#### [WHAT IS EXPECTED]
Wherever the string "pentru" appears in the records, return the line that holds it.

#### [GIVEN RECORDS]
━━━
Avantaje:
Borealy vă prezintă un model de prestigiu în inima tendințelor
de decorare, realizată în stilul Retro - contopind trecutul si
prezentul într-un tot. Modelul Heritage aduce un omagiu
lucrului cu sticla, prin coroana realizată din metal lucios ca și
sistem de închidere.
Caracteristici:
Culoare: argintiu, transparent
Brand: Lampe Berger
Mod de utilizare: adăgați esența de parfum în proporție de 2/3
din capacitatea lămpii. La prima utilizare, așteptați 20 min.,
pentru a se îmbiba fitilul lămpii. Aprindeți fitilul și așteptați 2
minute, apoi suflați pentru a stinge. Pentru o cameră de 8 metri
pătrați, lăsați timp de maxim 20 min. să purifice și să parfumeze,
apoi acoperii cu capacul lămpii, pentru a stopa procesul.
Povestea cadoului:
━━━
#### [ANSWER SPACE]
pentru a se îmbiba fitilul lămpii. Aprindeți fitilul și așteptați 2
minute, apoi suflați pentru a stinge. Pentru o cameră de 8 metri
apoi acoperii cu capacul lămpii, pentru a stopa procesul.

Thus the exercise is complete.